In the second comparison, you switch G3 for your treatment group. The coefficient variableG1 is equivalent to the previous comparison's variableG3, so it makes sense that you get the same p-value. However you see here that G3 v.s. G2 is not significantly different (p=0.912).
Try to understand what's going on (starting with the basic of linear regression if you're not familiar with the method) and try to understand the outputs of the model before you use this in any serious analysis.
What did you measure?
It's not my own data. I only know it's a kind of classification measurement that shows the proportion of cells that clustered together in each sample.
deleting a post after getting a satisfactory answer is grounds for suspension!
The reason for deleting was an incorrect question!
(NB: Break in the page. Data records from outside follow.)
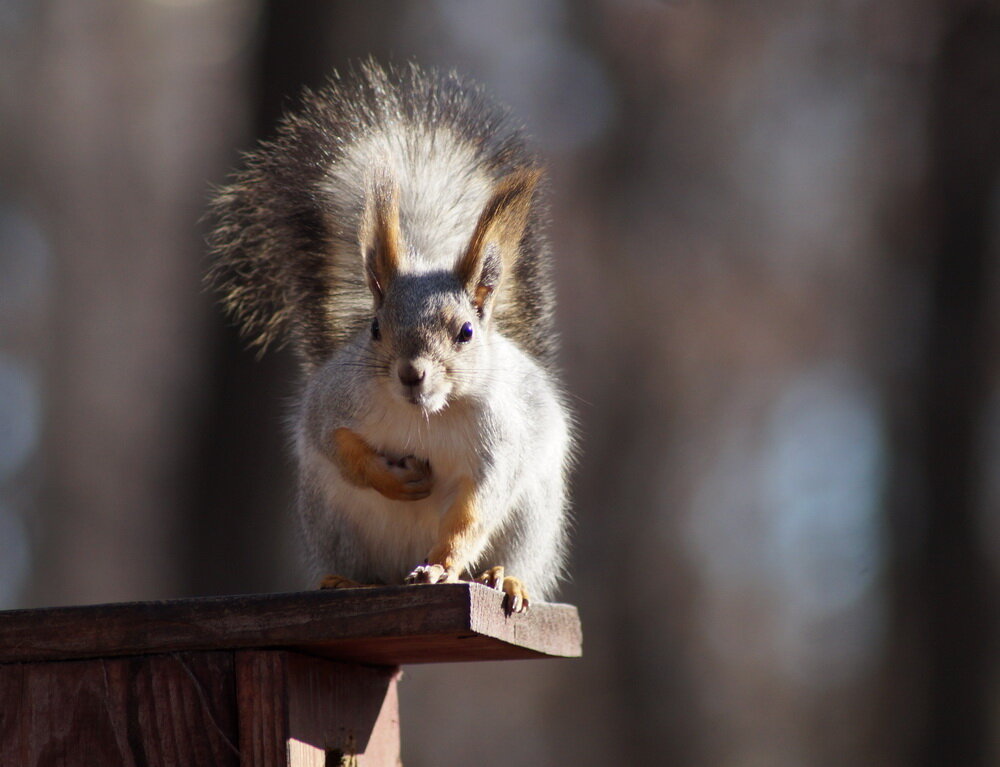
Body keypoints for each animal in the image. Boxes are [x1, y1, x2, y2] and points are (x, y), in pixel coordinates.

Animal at [207, 61, 576, 612]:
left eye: (466, 332)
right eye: (375, 328)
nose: (411, 374)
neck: (425, 416)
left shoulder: (498, 446)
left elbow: (471, 513)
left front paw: (442, 566)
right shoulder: (333, 401)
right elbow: (335, 443)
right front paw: (392, 478)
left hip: (533, 521)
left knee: (511, 556)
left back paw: (503, 580)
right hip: (331, 520)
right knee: (365, 567)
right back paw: (349, 582)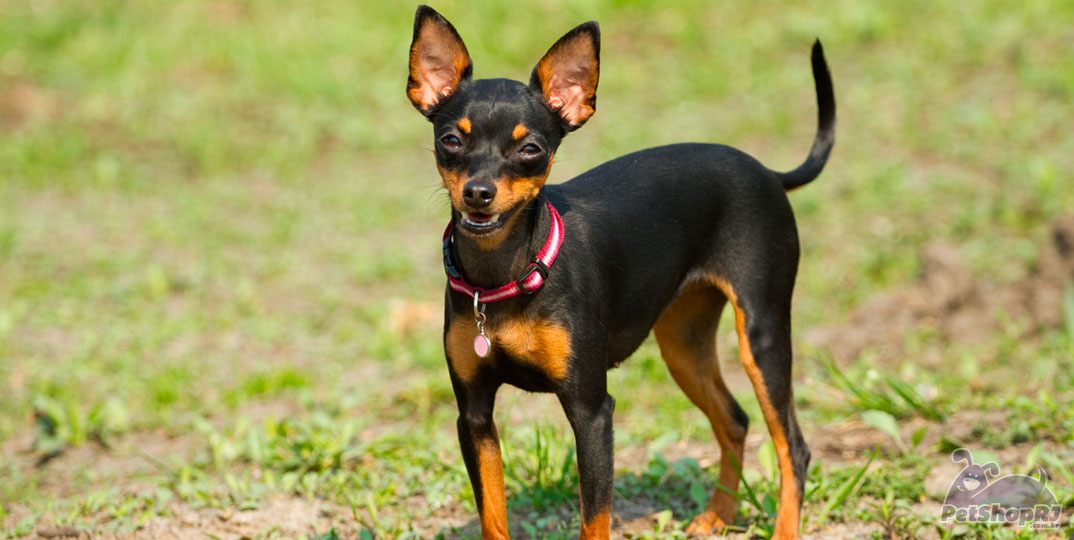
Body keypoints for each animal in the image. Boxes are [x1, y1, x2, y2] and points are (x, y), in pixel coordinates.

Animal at [405, 5, 833, 540]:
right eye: (451, 141)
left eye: (531, 150)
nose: (478, 192)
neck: (504, 273)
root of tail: (768, 173)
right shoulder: (475, 416)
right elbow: (493, 517)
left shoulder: (591, 413)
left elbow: (595, 519)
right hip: (682, 344)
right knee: (734, 419)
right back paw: (718, 514)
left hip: (762, 334)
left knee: (793, 446)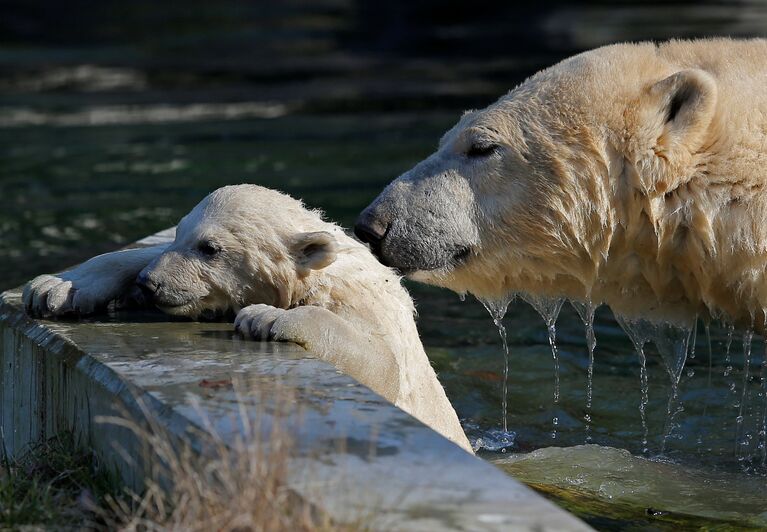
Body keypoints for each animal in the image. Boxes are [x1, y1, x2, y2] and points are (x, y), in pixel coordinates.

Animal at [25, 185, 474, 450]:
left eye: (210, 248)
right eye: (179, 235)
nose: (150, 284)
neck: (316, 272)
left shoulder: (365, 307)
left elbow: (381, 362)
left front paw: (265, 317)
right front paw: (55, 287)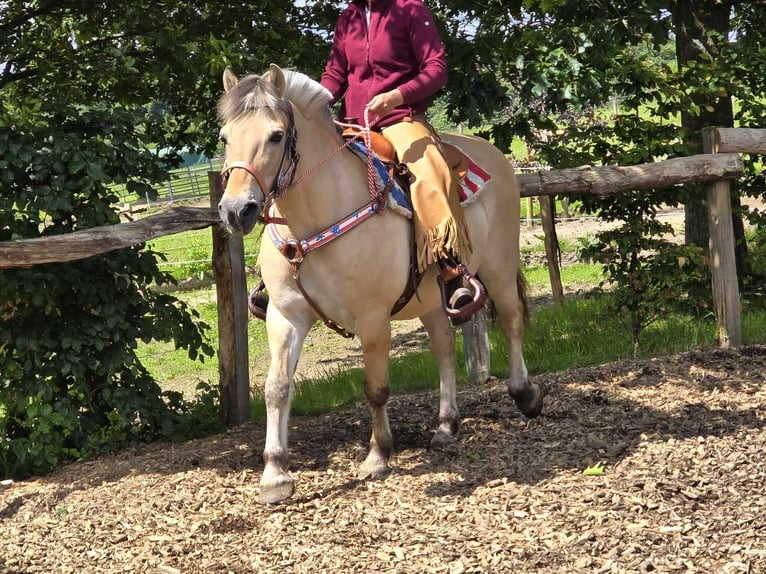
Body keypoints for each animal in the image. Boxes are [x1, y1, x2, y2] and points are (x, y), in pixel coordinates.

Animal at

I was not interested in the differences between groups (G1, G2 and G3). I've deleted it to post the correct question!
ok but look someone took the effort to answer your question. You should thank them and leave it be. It is still the correct answer to the question and we need to honor the effort that goes into answering questions.